-------- SUPPLIED DATA --------

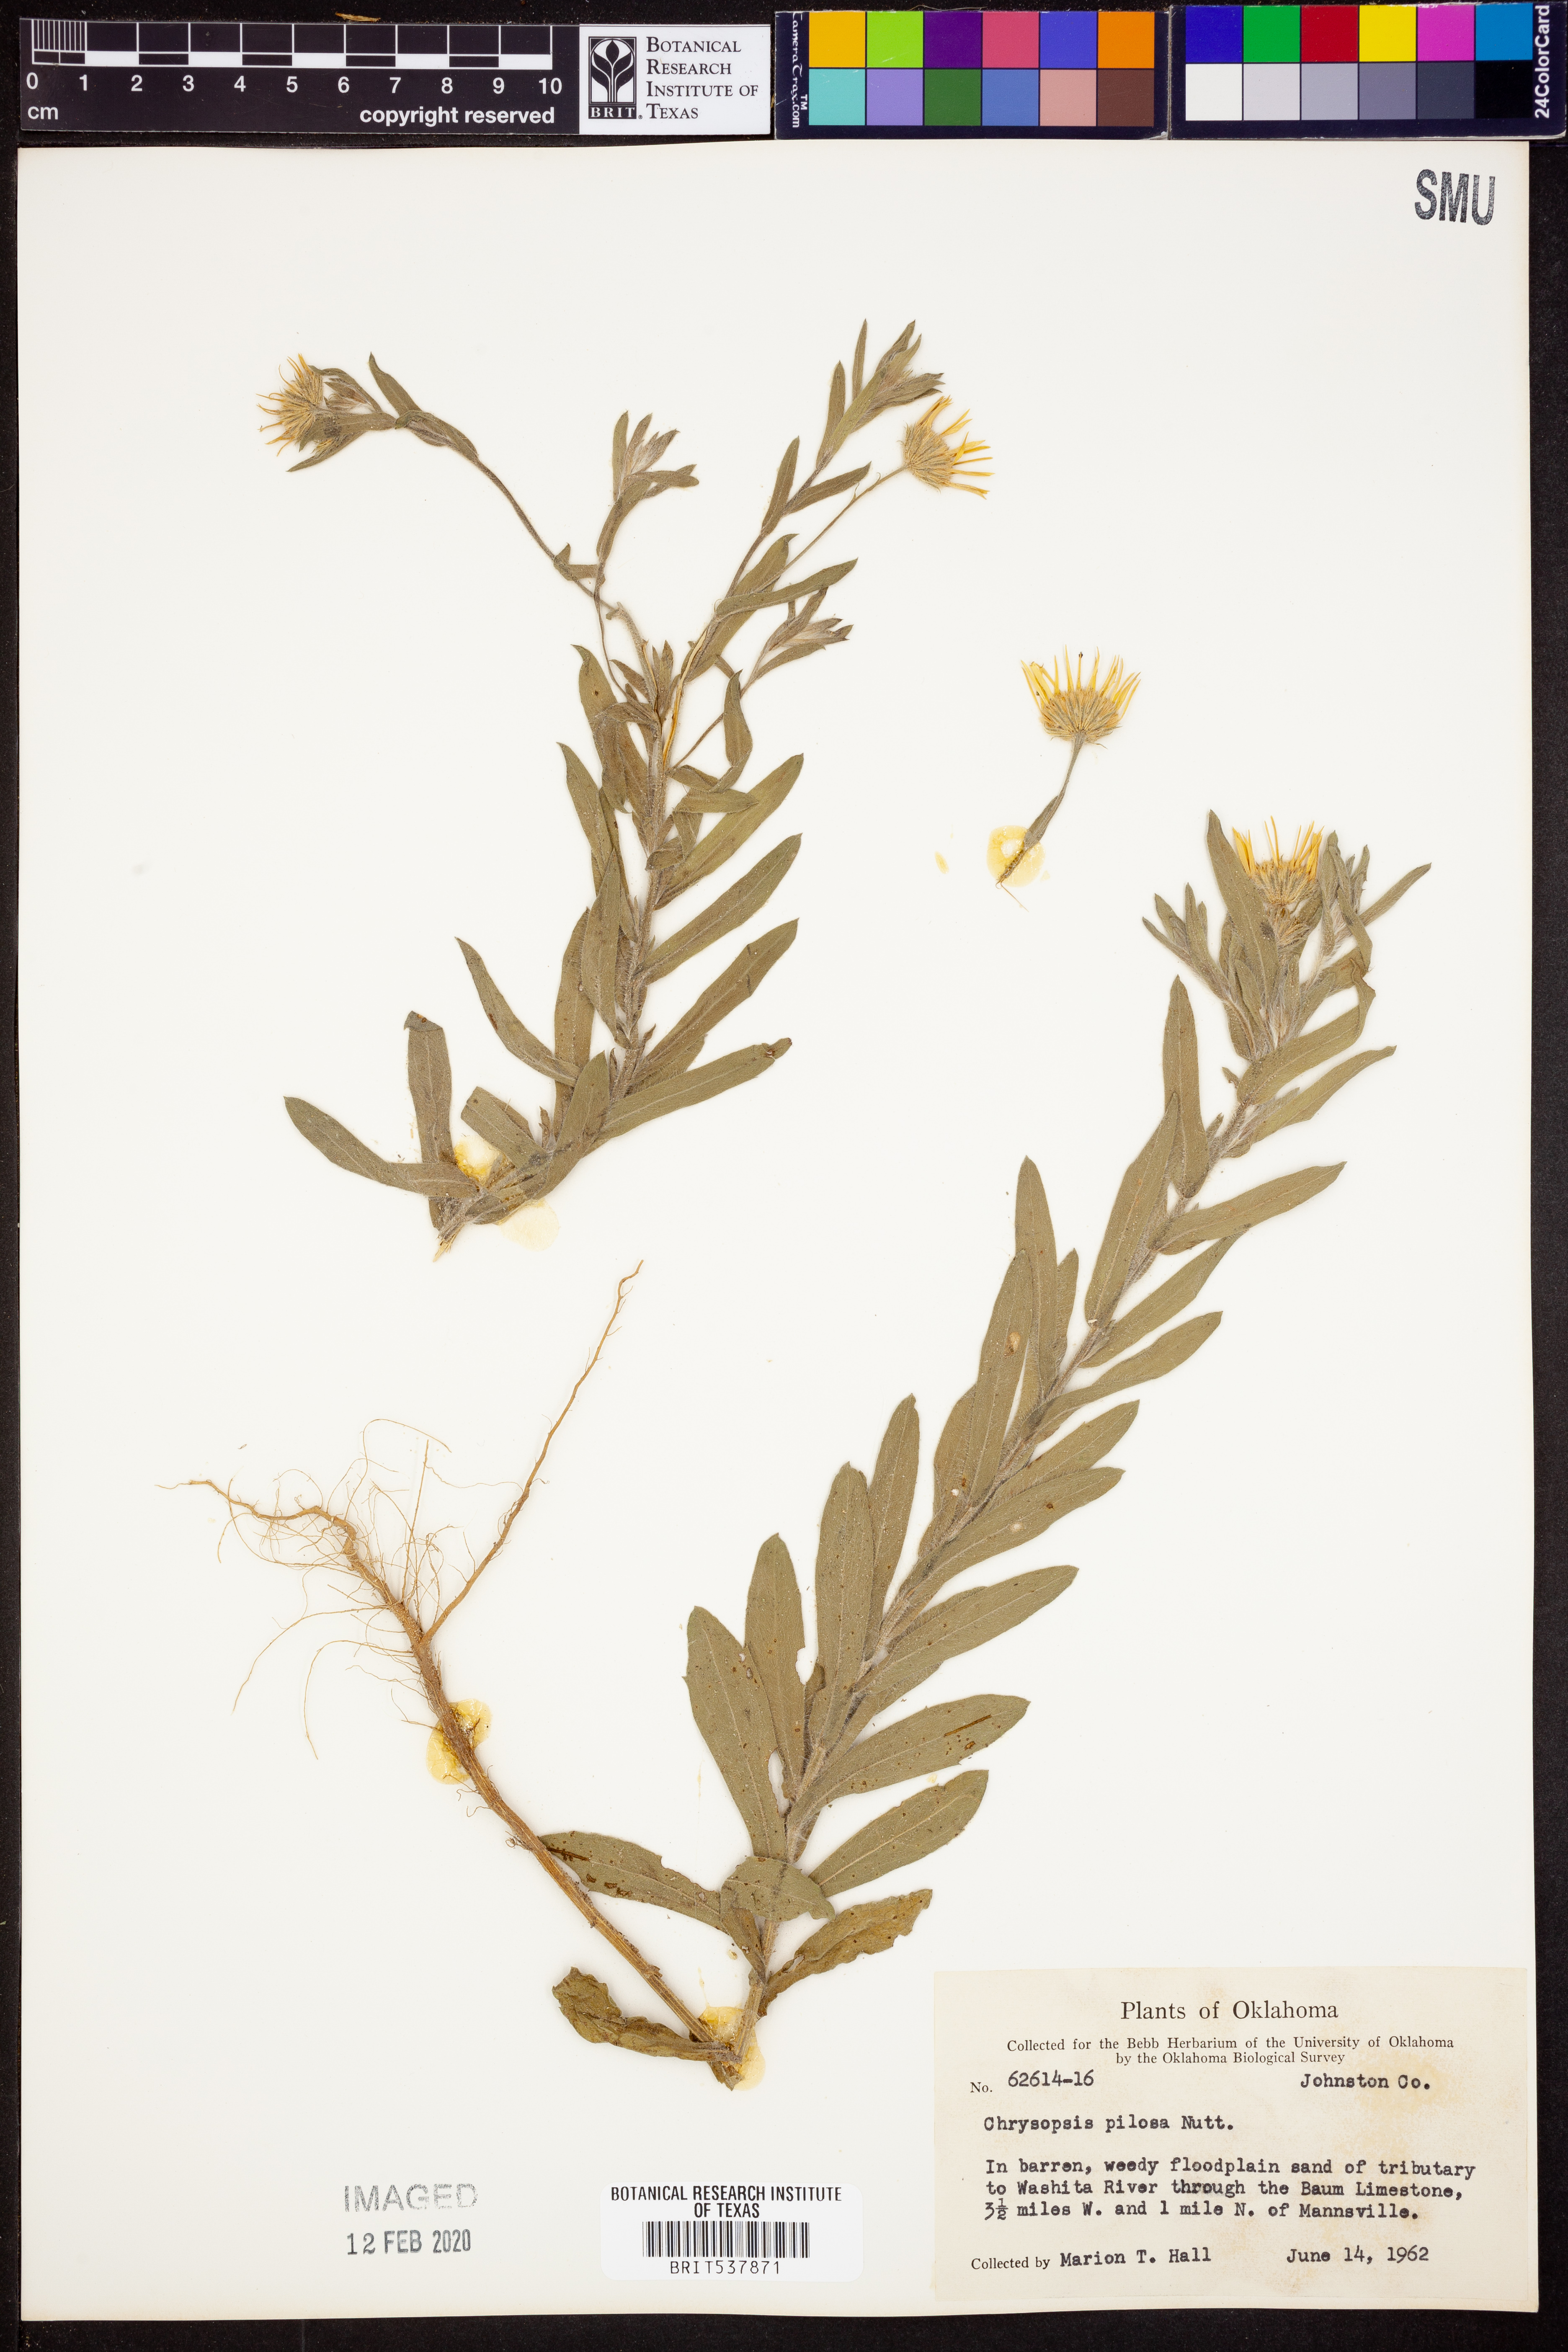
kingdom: Plantae
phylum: Tracheophyta
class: Magnoliopsida
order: Asterales
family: Asteraceae
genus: Bradburia
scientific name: Bradburia pilosa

--------

▶ [TASK PROMPT] Could you repeat all of these lines word for word, leaving out the pictures?

▶ [TASK RESULT]
kingdom: Plantae
phylum: Tracheophyta
class: Magnoliopsida
order: Asterales
family: Asteraceae
genus: Bradburia
scientific name: Bradburia pilosa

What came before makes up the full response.